## WHAT YOU NEED TO DO
Reproduce every one of the entries below line for line, changing nothing.

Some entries

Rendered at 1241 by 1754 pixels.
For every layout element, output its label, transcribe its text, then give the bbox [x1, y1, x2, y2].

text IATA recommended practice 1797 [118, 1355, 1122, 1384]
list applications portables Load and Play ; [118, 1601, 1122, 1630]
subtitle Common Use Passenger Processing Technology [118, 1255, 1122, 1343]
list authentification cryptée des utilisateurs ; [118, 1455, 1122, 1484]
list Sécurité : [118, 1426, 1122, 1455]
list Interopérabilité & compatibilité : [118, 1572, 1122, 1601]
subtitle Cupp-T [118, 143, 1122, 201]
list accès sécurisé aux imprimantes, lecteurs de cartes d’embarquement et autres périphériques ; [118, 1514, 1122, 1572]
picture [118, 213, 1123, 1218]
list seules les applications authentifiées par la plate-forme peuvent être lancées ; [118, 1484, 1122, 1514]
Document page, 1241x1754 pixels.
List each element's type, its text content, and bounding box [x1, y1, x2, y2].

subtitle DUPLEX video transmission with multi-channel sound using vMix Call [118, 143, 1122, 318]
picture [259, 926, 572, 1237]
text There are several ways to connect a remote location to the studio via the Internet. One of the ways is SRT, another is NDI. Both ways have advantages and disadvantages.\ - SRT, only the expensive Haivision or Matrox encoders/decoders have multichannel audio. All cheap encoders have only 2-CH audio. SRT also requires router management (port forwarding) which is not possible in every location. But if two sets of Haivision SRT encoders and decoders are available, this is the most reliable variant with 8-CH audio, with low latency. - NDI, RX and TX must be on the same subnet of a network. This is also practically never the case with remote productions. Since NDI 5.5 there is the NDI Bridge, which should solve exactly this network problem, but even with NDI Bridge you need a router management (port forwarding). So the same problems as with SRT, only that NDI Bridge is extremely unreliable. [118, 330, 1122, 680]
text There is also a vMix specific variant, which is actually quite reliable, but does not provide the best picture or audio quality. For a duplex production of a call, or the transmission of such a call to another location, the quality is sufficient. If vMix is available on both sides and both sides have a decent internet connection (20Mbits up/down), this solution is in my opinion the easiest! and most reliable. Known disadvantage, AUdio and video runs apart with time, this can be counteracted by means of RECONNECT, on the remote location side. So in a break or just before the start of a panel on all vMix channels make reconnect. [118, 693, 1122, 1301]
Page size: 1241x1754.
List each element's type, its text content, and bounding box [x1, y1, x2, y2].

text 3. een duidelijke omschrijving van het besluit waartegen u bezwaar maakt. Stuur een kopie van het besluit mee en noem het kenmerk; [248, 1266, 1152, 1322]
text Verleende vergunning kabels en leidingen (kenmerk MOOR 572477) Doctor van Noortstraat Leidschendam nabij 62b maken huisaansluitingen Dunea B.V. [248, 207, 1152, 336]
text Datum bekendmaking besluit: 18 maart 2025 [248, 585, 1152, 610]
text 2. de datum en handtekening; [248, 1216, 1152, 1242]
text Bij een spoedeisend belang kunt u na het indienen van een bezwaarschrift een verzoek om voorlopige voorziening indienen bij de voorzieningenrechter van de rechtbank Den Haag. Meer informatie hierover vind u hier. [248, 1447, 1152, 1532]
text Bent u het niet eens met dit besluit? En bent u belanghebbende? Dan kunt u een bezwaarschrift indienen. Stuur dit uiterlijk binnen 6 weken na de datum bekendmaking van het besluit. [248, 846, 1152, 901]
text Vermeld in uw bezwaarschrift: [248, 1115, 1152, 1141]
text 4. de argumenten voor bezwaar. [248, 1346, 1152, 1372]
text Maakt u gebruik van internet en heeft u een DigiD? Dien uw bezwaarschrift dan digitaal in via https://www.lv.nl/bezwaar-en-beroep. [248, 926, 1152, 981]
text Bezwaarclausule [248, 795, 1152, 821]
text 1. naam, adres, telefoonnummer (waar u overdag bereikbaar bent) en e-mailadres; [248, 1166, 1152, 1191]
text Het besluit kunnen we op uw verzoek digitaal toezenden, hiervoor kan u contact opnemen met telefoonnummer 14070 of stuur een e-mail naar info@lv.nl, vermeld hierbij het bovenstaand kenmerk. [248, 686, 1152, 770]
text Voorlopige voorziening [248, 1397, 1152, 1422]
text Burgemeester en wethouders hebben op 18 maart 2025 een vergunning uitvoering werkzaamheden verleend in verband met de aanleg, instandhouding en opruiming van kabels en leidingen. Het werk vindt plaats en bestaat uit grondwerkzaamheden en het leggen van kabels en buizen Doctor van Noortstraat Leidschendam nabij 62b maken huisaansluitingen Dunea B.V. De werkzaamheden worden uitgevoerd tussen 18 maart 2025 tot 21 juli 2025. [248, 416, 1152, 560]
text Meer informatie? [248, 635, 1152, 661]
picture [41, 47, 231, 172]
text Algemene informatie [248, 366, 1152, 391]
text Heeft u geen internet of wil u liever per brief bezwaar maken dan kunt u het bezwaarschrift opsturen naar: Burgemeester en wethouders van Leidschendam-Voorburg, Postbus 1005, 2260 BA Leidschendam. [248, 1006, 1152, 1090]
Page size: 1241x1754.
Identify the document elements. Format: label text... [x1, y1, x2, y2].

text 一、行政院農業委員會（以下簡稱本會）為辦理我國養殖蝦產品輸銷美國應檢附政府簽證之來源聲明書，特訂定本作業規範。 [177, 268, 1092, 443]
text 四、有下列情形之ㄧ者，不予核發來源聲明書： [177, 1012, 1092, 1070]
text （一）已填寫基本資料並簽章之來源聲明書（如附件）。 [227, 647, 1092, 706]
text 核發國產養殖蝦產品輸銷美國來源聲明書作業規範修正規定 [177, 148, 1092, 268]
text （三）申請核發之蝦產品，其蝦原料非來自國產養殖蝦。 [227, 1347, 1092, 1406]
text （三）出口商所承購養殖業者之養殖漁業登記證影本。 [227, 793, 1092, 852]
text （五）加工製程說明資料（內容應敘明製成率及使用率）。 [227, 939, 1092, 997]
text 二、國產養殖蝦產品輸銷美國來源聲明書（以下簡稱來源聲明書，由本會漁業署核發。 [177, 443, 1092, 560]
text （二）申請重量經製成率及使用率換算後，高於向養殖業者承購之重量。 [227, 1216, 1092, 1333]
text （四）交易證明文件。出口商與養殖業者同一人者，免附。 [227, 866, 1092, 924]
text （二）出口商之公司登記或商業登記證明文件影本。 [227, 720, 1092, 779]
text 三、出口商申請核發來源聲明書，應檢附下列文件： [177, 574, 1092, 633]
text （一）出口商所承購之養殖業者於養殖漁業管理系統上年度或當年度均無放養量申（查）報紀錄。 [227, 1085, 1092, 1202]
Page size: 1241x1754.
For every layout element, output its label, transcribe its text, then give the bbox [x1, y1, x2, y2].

## RESPONSE TO THIS TASK
Rendered at 1241 by 1754 pixels.
For every layout element, output its label, transcribe its text, then give the bbox [x1, y1, x2, y2].

text IATA recommended practice 1797 [118, 1355, 1122, 1384]
list applications portables Load and Play ; [118, 1601, 1122, 1630]
subtitle Common Use Passenger Processing Technology [118, 1255, 1122, 1343]
list authentification cryptée des utilisateurs ; [118, 1455, 1122, 1484]
list Sécurité : [118, 1426, 1122, 1455]
list Interopérabilité & compatibilité : [118, 1572, 1122, 1601]
subtitle Cupp-T [118, 143, 1122, 201]
list accès sécurisé aux imprimantes, lecteurs de cartes d’embarquement et autres périphériques ; [118, 1514, 1122, 1572]
picture [118, 213, 1123, 1218]
list seules les applications authentifiées par la plate-forme peuvent être lancées ; [118, 1484, 1122, 1514]
Document page, 1241x1754 pixels.
List each element's type, its text content, and bounding box [x1, y1, x2, y2].

subtitle DUPLEX video transmission with multi-channel sound using vMix Call [118, 143, 1122, 318]
picture [259, 926, 572, 1237]
text There are several ways to connect a remote location to the studio via the Internet. One of the ways is SRT, another is NDI. Both ways have advantages and disadvantages.\ - SRT, only the expensive Haivision or Matrox encoders/decoders have multichannel audio. All cheap encoders have only 2-CH audio. SRT also requires router management (port forwarding) which is not possible in every location. But if two sets of Haivision SRT encoders and decoders are available, this is the most reliable variant with 8-CH audio, with low latency. - NDI, RX and TX must be on the same subnet of a network. This is also practically never the case with remote productions. Since NDI 5.5 there is the NDI Bridge, which should solve exactly this network problem, but even with NDI Bridge you need a router management (port forwarding). So the same problems as with SRT, only that NDI Bridge is extremely unreliable. [118, 330, 1122, 680]
text There is also a vMix specific variant, which is actually quite reliable, but does not provide the best picture or audio quality. For a duplex production of a call, or the transmission of such a call to another location, the quality is sufficient. If vMix is available on both sides and both sides have a decent internet connection (20Mbits up/down), this solution is in my opinion the easiest! and most reliable. Known disadvantage, AUdio and video runs apart with time, this can be counteracted by means of RECONNECT, on the remote location side. So in a break or just before the start of a panel on all vMix channels make reconnect. [118, 693, 1122, 1301]
Page size: 1241x1754.
List each element's type, its text content, and bounding box [x1, y1, x2, y2].

text 3. een duidelijke omschrijving van het besluit waartegen u bezwaar maakt. Stuur een kopie van het besluit mee en noem het kenmerk; [248, 1266, 1152, 1322]
text Verleende vergunning kabels en leidingen (kenmerk MOOR 572477) Doctor van Noortstraat Leidschendam nabij 62b maken huisaansluitingen Dunea B.V. [248, 207, 1152, 336]
text Datum bekendmaking besluit: 18 maart 2025 [248, 585, 1152, 610]
text 2. de datum en handtekening; [248, 1216, 1152, 1242]
text Bij een spoedeisend belang kunt u na het indienen van een bezwaarschrift een verzoek om voorlopige voorziening indienen bij de voorzieningenrechter van de rechtbank Den Haag. Meer informatie hierover vind u hier. [248, 1447, 1152, 1532]
text Bent u het niet eens met dit besluit? En bent u belanghebbende? Dan kunt u een bezwaarschrift indienen. Stuur dit uiterlijk binnen 6 weken na de datum bekendmaking van het besluit. [248, 846, 1152, 901]
text Vermeld in uw bezwaarschrift: [248, 1115, 1152, 1141]
text 4. de argumenten voor bezwaar. [248, 1346, 1152, 1372]
text Maakt u gebruik van internet en heeft u een DigiD? Dien uw bezwaarschrift dan digitaal in via https://www.lv.nl/bezwaar-en-beroep. [248, 926, 1152, 981]
text Bezwaarclausule [248, 795, 1152, 821]
text 1. naam, adres, telefoonnummer (waar u overdag bereikbaar bent) en e-mailadres; [248, 1166, 1152, 1191]
text Het besluit kunnen we op uw verzoek digitaal toezenden, hiervoor kan u contact opnemen met telefoonnummer 14070 of stuur een e-mail naar info@lv.nl, vermeld hierbij het bovenstaand kenmerk. [248, 686, 1152, 770]
text Voorlopige voorziening [248, 1397, 1152, 1422]
text Burgemeester en wethouders hebben op 18 maart 2025 een vergunning uitvoering werkzaamheden verleend in verband met de aanleg, instandhouding en opruiming van kabels en leidingen. Het werk vindt plaats en bestaat uit grondwerkzaamheden en het leggen van kabels en buizen Doctor van Noortstraat Leidschendam nabij 62b maken huisaansluitingen Dunea B.V. De werkzaamheden worden uitgevoerd tussen 18 maart 2025 tot 21 juli 2025. [248, 416, 1152, 560]
text Meer informatie? [248, 635, 1152, 661]
picture [41, 47, 231, 172]
text Algemene informatie [248, 366, 1152, 391]
text Heeft u geen internet of wil u liever per brief bezwaar maken dan kunt u het bezwaarschrift opsturen naar: Burgemeester en wethouders van Leidschendam-Voorburg, Postbus 1005, 2260 BA Leidschendam. [248, 1006, 1152, 1090]
Page size: 1241x1754.
Identify the document elements. Format: label text... [x1, y1, x2, y2].

text 一、行政院農業委員會（以下簡稱本會）為辦理我國養殖蝦產品輸銷美國應檢附政府簽證之來源聲明書，特訂定本作業規範。 [177, 268, 1092, 443]
text 四、有下列情形之ㄧ者，不予核發來源聲明書： [177, 1012, 1092, 1070]
text （一）已填寫基本資料並簽章之來源聲明書（如附件）。 [227, 647, 1092, 706]
text 核發國產養殖蝦產品輸銷美國來源聲明書作業規範修正規定 [177, 148, 1092, 268]
text （三）申請核發之蝦產品，其蝦原料非來自國產養殖蝦。 [227, 1347, 1092, 1406]
text （三）出口商所承購養殖業者之養殖漁業登記證影本。 [227, 793, 1092, 852]
text （五）加工製程說明資料（內容應敘明製成率及使用率）。 [227, 939, 1092, 997]
text 二、國產養殖蝦產品輸銷美國來源聲明書（以下簡稱來源聲明書，由本會漁業署核發。 [177, 443, 1092, 560]
text （二）申請重量經製成率及使用率換算後，高於向養殖業者承購之重量。 [227, 1216, 1092, 1333]
text （四）交易證明文件。出口商與養殖業者同一人者，免附。 [227, 866, 1092, 924]
text （二）出口商之公司登記或商業登記證明文件影本。 [227, 720, 1092, 779]
text 三、出口商申請核發來源聲明書，應檢附下列文件： [177, 574, 1092, 633]
text （一）出口商所承購之養殖業者於養殖漁業管理系統上年度或當年度均無放養量申（查）報紀錄。 [227, 1085, 1092, 1202]
Page size: 1241x1754.
For every layout element, output its label, transcribe its text, then give the bbox [x1, y1, x2, y2].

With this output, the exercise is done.